§ How to complete this task:
Output every line of the data below verbatim, keeping each line break and changing nothing.

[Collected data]

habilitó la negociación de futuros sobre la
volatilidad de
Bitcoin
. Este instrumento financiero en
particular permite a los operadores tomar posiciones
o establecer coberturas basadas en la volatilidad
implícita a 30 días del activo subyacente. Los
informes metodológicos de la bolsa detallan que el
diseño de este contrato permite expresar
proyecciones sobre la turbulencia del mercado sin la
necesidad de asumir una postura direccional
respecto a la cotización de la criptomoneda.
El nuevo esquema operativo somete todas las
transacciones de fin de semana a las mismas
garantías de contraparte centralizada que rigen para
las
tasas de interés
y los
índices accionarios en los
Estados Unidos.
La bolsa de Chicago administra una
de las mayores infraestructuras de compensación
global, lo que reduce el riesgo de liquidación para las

§ Task result:
habilitó la negociación de futuros sobre la
volatilidad de
Bitcoin
. Este instrumento financiero en
particular permite a los operadores tomar posiciones
o establecer coberturas basadas en la volatilidad
implícita a 30 días del activo subyacente. Los
informes metodológicos de la bolsa detallan que el
diseño de este contrato permite expresar
proyecciones sobre la turbulencia del mercado sin la
necesidad de asumir una postura direccional
respecto a la cotización de la criptomoneda.
El nuevo esquema operativo somete todas las
transacciones de fin de semana a las mismas
garantías de contraparte centralizada que rigen para
las
tasas de interés
y los
índices accionarios en los
Estados Unidos.
La bolsa de Chicago administra una
de las mayores infraestructuras de compensación
global, lo que reduce el riesgo de liquidación para las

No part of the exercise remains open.